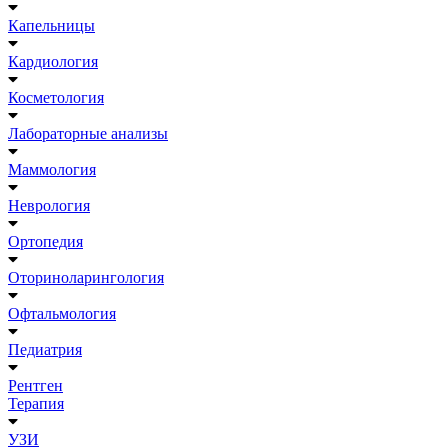
Капельницы
Кардиология
Косметология
Лабораторные анализы
Маммология
Неврология
Ортопедия
Оториноларингология
Офтальмология
Педиатрия
Рентген
Терапия
УЗИ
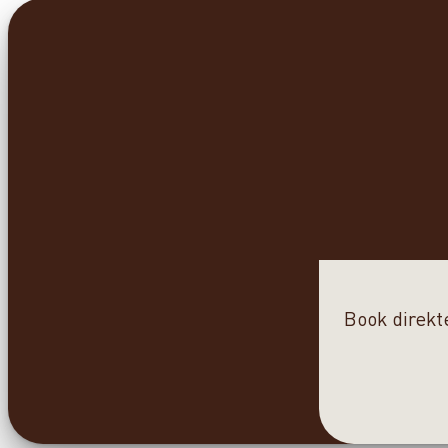
Book direkt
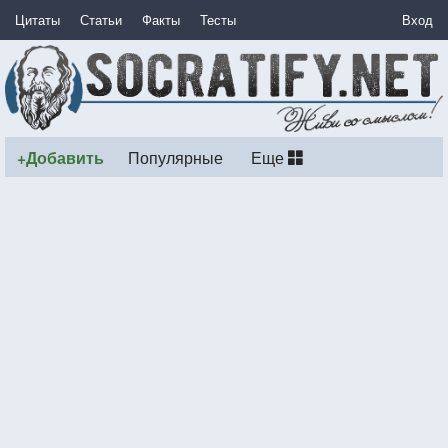
Цитаты
Статьи
Факты
Тесты
Вход
+Добавить
Популярные
Еще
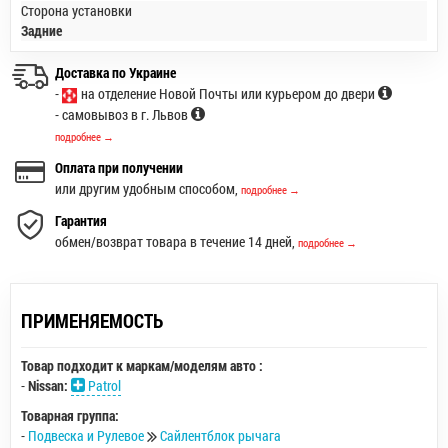
Сторона установки
Задние
Доставка по Украине
-
на отделение Новой Почты или курьером до двери
- самовывоз в г. Львов
подробнее →
Оплата при получении
или другим удобным способом,
подробнее →
Гарантия
обмен/возврат товара в течение 14 дней,
подробнее →
ПРИМЕНЯЕМОСТЬ
Товар подходит к маркам/моделям авто :
-
Nissan:
Patrol
Товарная группа:
-
Подвеска и Рулевое
Сайлентблок рычага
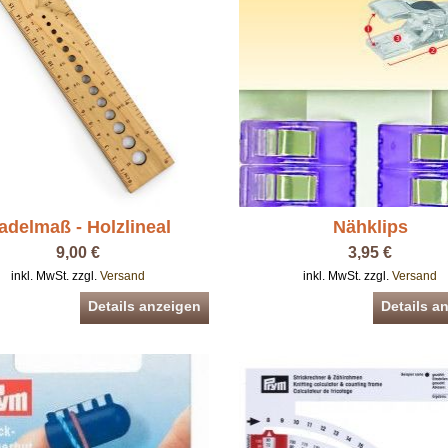
adelmaß - Holzlineal
Nähklips
9,00 €
3,95 €
inkl. MwSt. zzgl.
Versand
inkl. MwSt. zzgl.
Versand
Details anzeigen
Details a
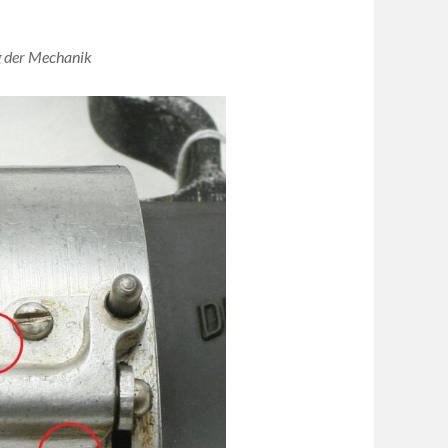
ng der Mechanik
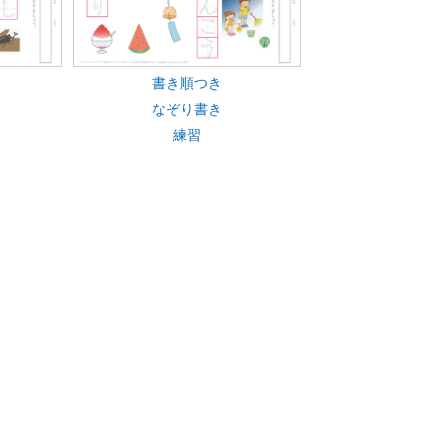
書き順つき
なぞり書き
練習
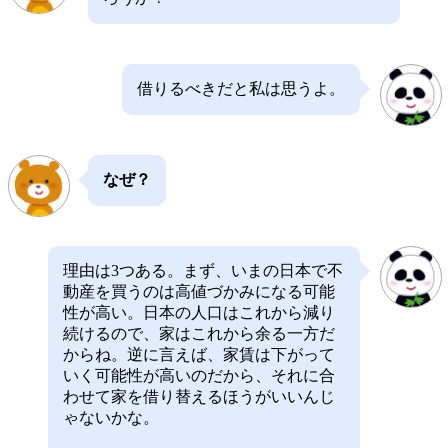
借りるべきだと私は思うよ。
なぜ？
理由は3つある。まず、いまの日本で不
動産を買うのは高値づかみになる可能
性が高い。日本の人口はこれから減り
続けるので、家はこれから余る一方だ
からね。逆に言えば、家賃は下がって
いく可能性が高いのだから、それに合
わせて家を借り替えるほうがいいんじ
ゃないかな。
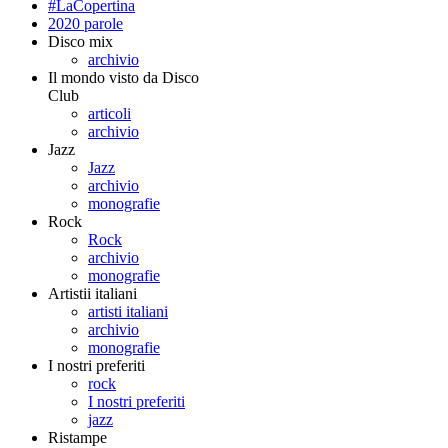
#LaCopertina
2020 parole
Disco mix
archivio
Il mondo visto da Disco
Club
articoli
archivio
Jazz
Jazz
archivio
monografie
Rock
Rock
archivio
monografie
Artistii italiani
artisti italiani
archivio
monografie
I nostri preferiti
rock
I nostri preferiti
jazz
Ristampe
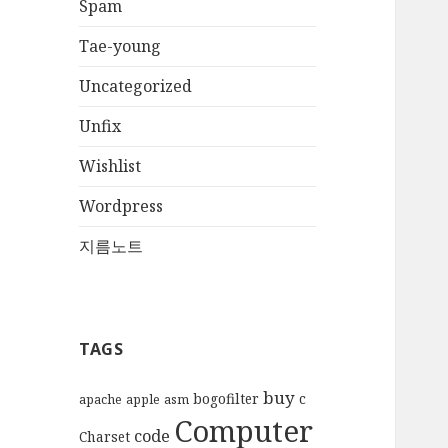
Spam
Tae-young
Uncategorized
Unfix
Wishlist
Wordpress
지름노트
TAGS
buy
bogofilter
c
apache
apple
asm
Computer
code
Charset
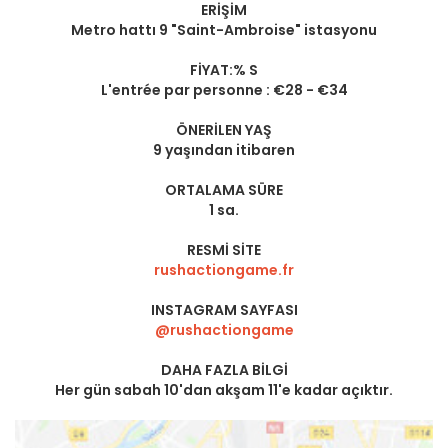
ERIŞIM
Metro hattı 9 "Saint-Ambroise" istasyonu
FIYAT:% S
L'entrée par personne : €28 - €34
ÖNERILEN YAŞ
9 yaşından itibaren
ORTALAMA SÜRE
1 sa.
RESMI SITE
rushactiongame.fr
INSTAGRAM SAYFASI
@rushactiongame
DAHA FAZLA BILGI
Her gün sabah 10'dan akşam 11'e kadar açıktır.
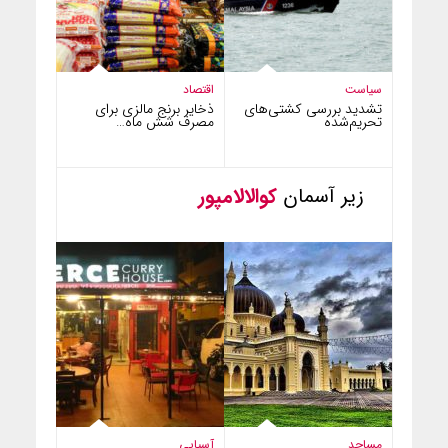
سیاست
اقتصاد
تشدید بررسی کشتی‌های
ذخایر برنج مالزی برای
تحریم‌شده
مصرف شش ماه…
زیر آسمان
کوالالامپور
مساجد
آسیایی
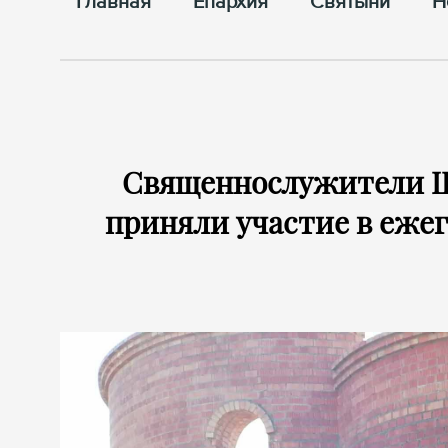
Главная
Епархия
Cвятыни
Н
Священнослужители Щ
приняли участие в еже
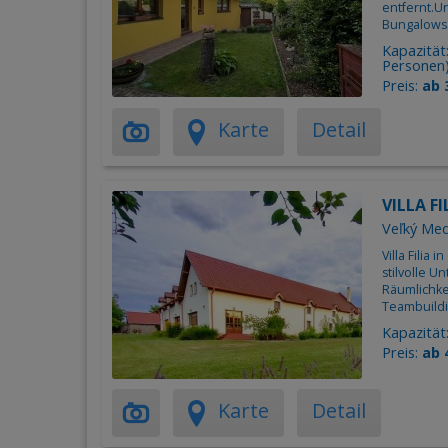
entfernt.U
Bungalows.
Kapazität
Personen
Preis:
ab 
Karte
Detail
VILLA FI
Veľký Med
Villa Filia
stilvolle U
Räumlichke
Teambuildi
Kapazität
Preis:
ab 
Karte
Detail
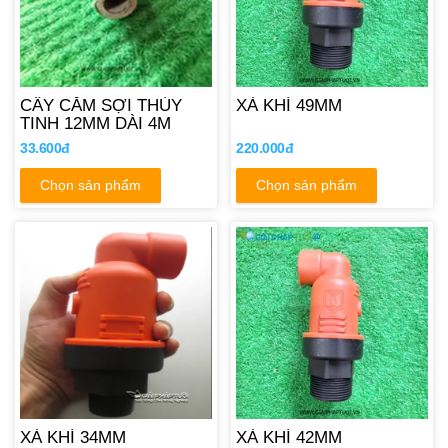
CÂY CẮM SỢI THỦY
XẢ KHÍ 49MM
TINH 12MM DÀI 4M
33.600đ
220.000đ
Chọn sản phẩm
Chọn sản phẩm
XẢ KHÍ 34MM
XẢ KHÍ 42MM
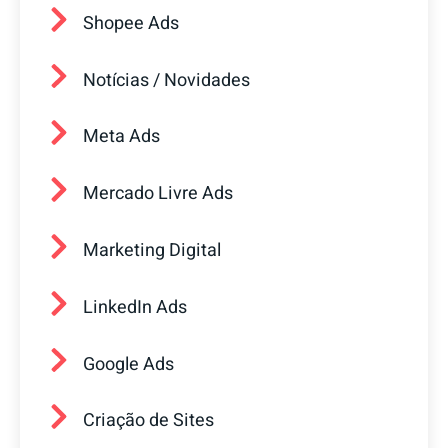
Shopee Ads
Notícias / Novidades
Meta Ads
Mercado Livre Ads
Marketing Digital
LinkedIn Ads
Google Ads
Criação de Sites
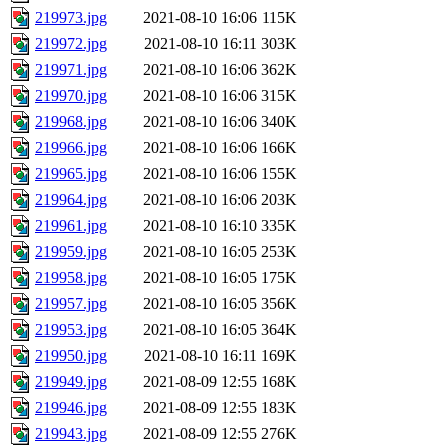
219973.jpg
2021-08-10 16:06
115K
219972.jpg
2021-08-10 16:11
303K
219971.jpg
2021-08-10 16:06
362K
219970.jpg
2021-08-10 16:06
315K
219968.jpg
2021-08-10 16:06
340K
219966.jpg
2021-08-10 16:06
166K
219965.jpg
2021-08-10 16:06
155K
219964.jpg
2021-08-10 16:06
203K
219961.jpg
2021-08-10 16:10
335K
219959.jpg
2021-08-10 16:05
253K
219958.jpg
2021-08-10 16:05
175K
219957.jpg
2021-08-10 16:05
356K
219953.jpg
2021-08-10 16:05
364K
219950.jpg
2021-08-10 16:11
169K
219949.jpg
2021-08-09 12:55
168K
219946.jpg
2021-08-09 12:55
183K
219943.jpg
2021-08-09 12:55
276K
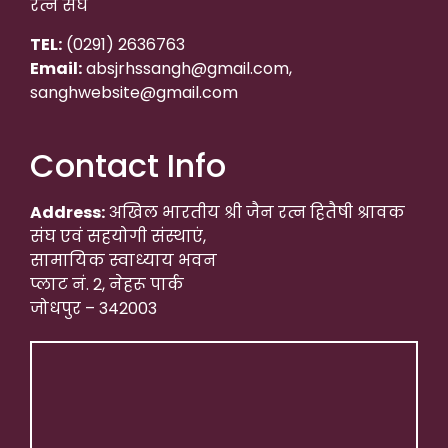
रत्न संघ
TEL:
(0291) 2636763
Email:
absjrhssangh@gmail.com,
sanghwebsite@gmail.com
Contact Info
Address:
अखिल भारतीय श्री जैन रत्न हितैषी श्रावक
संघ एवं सहयोगी संस्थाएं,
सामायिक स्वाध्याय भवन
प्लाट नं. 2, नेहरू पार्क
जोधपुर – 342003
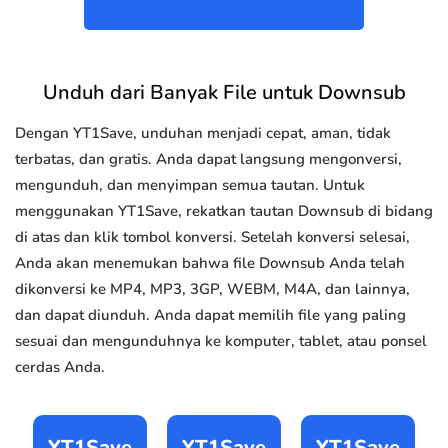
Unduh dari Banyak File untuk Downsub
Dengan YT1Save, unduhan menjadi cepat, aman, tidak
terbatas, dan gratis. Anda dapat langsung mengonversi,
mengunduh, dan menyimpan semua tautan. Untuk
menggunakan YT1Save, rekatkan tautan Downsub di bidang
di atas dan klik tombol konversi. Setelah konversi selesai,
Anda akan menemukan bahwa file Downsub Anda telah
dikonversi ke MP4, MP3, 3GP, WEBM, M4A, dan lainnya,
dan dapat diunduh. Anda dapat memilih file yang paling
sesuai dan mengunduhnya ke komputer, tablet, atau ponsel
cerdas Anda.
YT1Save
YT1Save
YT1Save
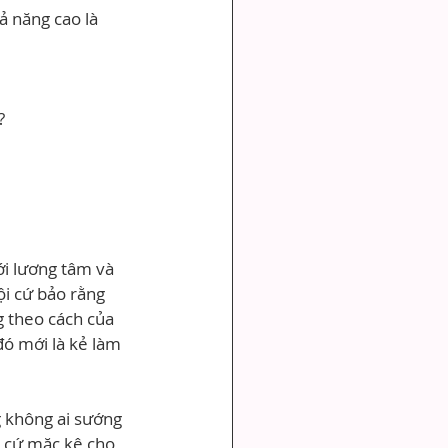
ả năng cao là 
?
ới lương tâm và 
ội cứ bảo rằng 
g theo cách của 
đó mới là kẻ làm 
 không ai sướng 
 cứ mặc kệ cho 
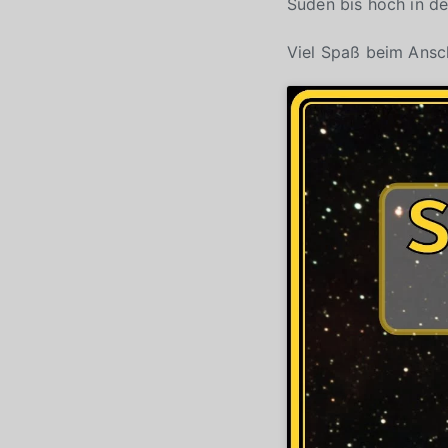
Süden bis hoch in de
Viel Spaß beim Ans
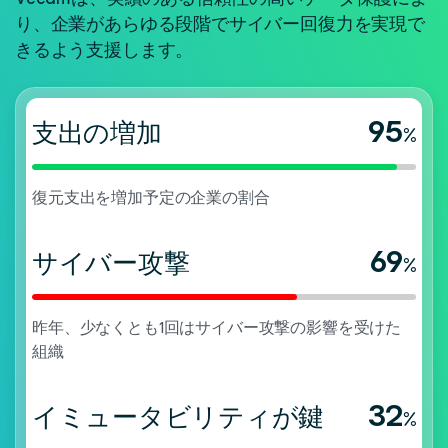
り、企業があらゆる段階でサイバー回復力を実現で
きるよう支援します。
95
支出の増加
%
復元支出を増加予定の企業の割合
69
サイバー攻撃
%
昨年、少なくとも1回はサイバー攻撃の影響を受けた
組織
32
イミュータビリティが鍵
%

**What you will do**.
Using the material above, return every line that holds the string "italiani".

**Solution to the problem**.
Artistii italiani
artisti italiani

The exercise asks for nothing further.